US v. Tostado: Tostado was convicted (of what we don’t learn) and sentenced (to a term of imprisonment we never learn) after entering a plea agreement in which she agreed to “abide and be bound by the supervised release condition of warrantless searches . . . regardless of whether” that condition was “orally pronounced by the court at sentencing so long as” it was included in the written judgment. At sentencing, the district court’s explanation of the sentence was that a probation officer could search without suspicion “sometimes, for a safety issue, for example,” but the written judgment allowed for a search by “any probation officer in the lawful discharge of the officer’s supervision functions.”
On appeal, a divided Fourth Circuit vacated Tostado’s sentence and remanded for resentencing.

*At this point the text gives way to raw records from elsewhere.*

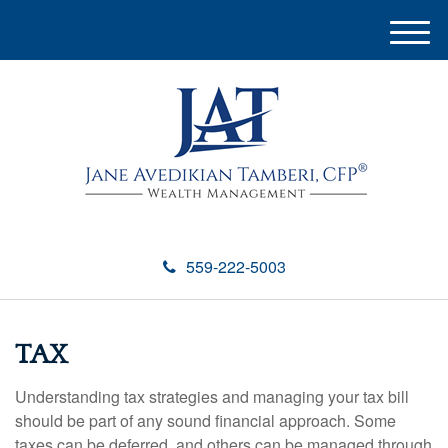
M
e
n
u
559-222-5003
TAX
Understanding tax strategies and managing your tax bill
should be part of any sound financial approach. Some
taxes can be deferred, and others can be managed through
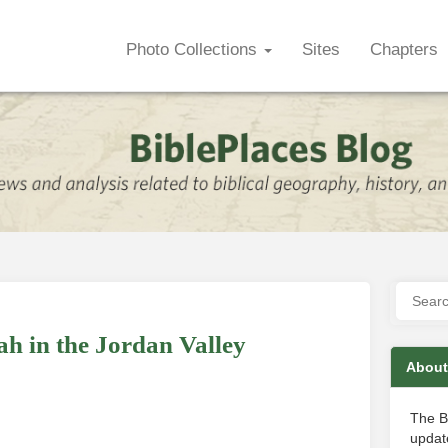
Photo Collections
Sites
Chapters
h in the Jordan Valley
About
The B
update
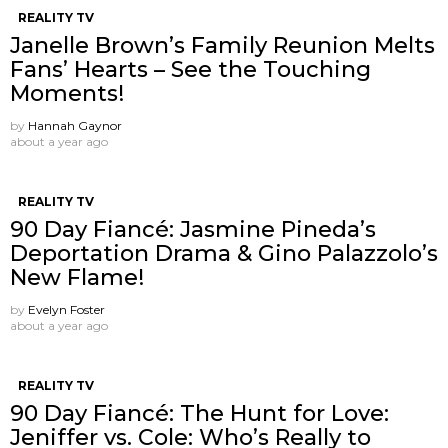
REALITY TV
Janelle Brown’s Family Reunion Melts
Fans’ Hearts – See the Touching
Moments!
by
Hannah Gaynor
about a year ago
REALITY TV
90 Day Fiancé: Jasmine Pineda’s
Deportation Drama & Gino Palazzolo’s
New Flame!
by
Evelyn Foster
about a year ago
REALITY TV
90 Day Fiancé: The Hunt for Love:
Jeniffer vs. Cole: Who’s Really to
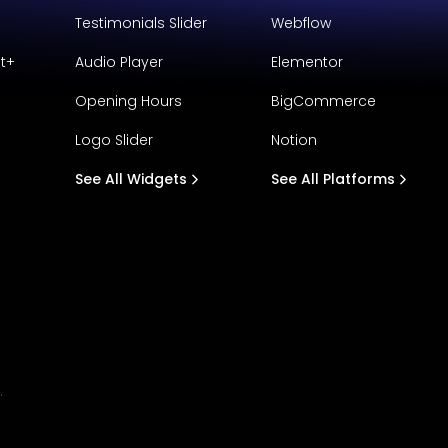
Testimonials Slider
Webflow
t+
Audio Player
Elementor
Opening Hours
BigCommerce
Logo Slider
Notion
See All Widgets
See All Platforms
.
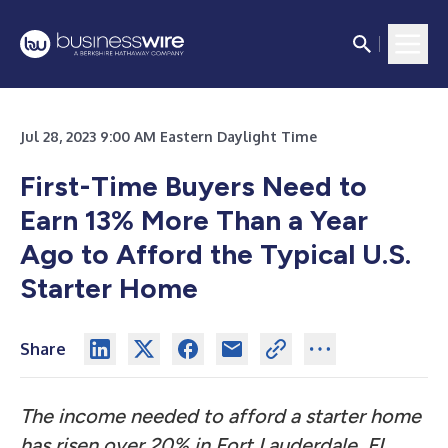
Jul 28, 2023 9:00 AM Eastern Daylight Time
First-Time Buyers Need to
Earn 13% More Than a Year
Ago to Afford the Typical U.S.
Starter Home
Share
The income needed to afford a starter home
has risen over 20% in Fort Lauderdale, FL,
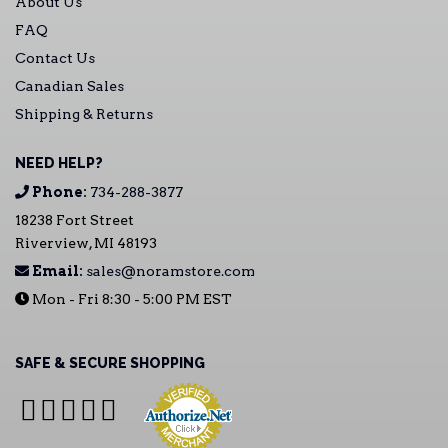
About Us
FAQ
Contact Us
Canadian Sales
Shipping & Returns
NEED HELP?
Phone:
734-288-3877
18238 Fort Street
Riverview, MI 48193
Email:
sales@noramstore.com
Mon - Fri 8:30 - 5:00 PM EST
SAFE & SECURE SHOPPING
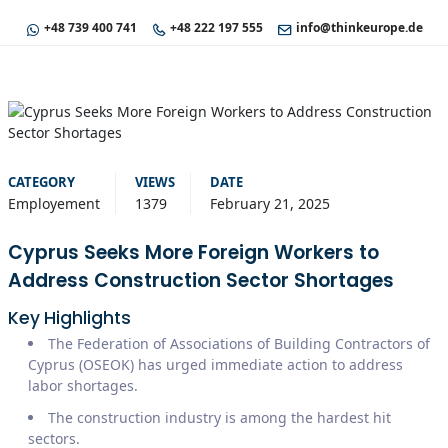
+48 739 400 741
+48 222 197 555
info@thinkeurope.de
CATEGORY
VIEWS
DATE
Employement
1379
February 21, 2025
Cyprus Seeks More Foreign Workers to
Address Construction Sector Shortages
Key Highlights
The Federation of Associations of Building Contractors of
Cyprus (OSEOK) has urged immediate action to address
labor shortages.
The construction industry is among the hardest hit
sectors.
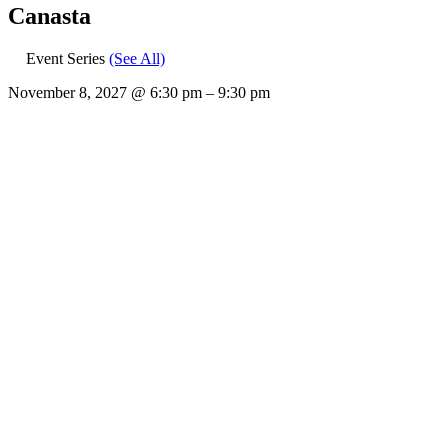
Canasta
Event Series
(See All)
November 8, 2027
@
6:30 pm
–
9:30 pm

All agreed that the search condition as explained at sentencing conflicted with the one in the written judgment (by expanding when an officer could search without suspicion), but the Government argued that it was not a “material” difference and therefore did not fall afoul of Rogers. The court disagreed (“we can imagine few more obviously material issues than when someone . . . is subject to searches the Fourth Amendment would otherwise forbid”) and proceeded to reject several other Government arguments as precluded by prior precedent. It also rejected the Government’s argument that any error was harmless (even assuming Rogers error could be harmless) due to the plea agreement provision, noting that it’s the district court, not the parties, that imposes conditions and that Rogers conditions are not “included in the judgement.” The court concluded by resolving an as-yet open question, that defendants do have standing to appeal judgments based on Rogers errors alone.
Judge Rushing dissented, arguing that the written judgement did not conflict with the orally pronounced condition, only clarified the district court’s intent and by looking to what Tostado agreed to in the plea agreement. More broadly, however, Rushing argued that “our Rogers jurisprudence becomes less coherent with each decision we render” and that “[a]t some point, we have to fix this mess.”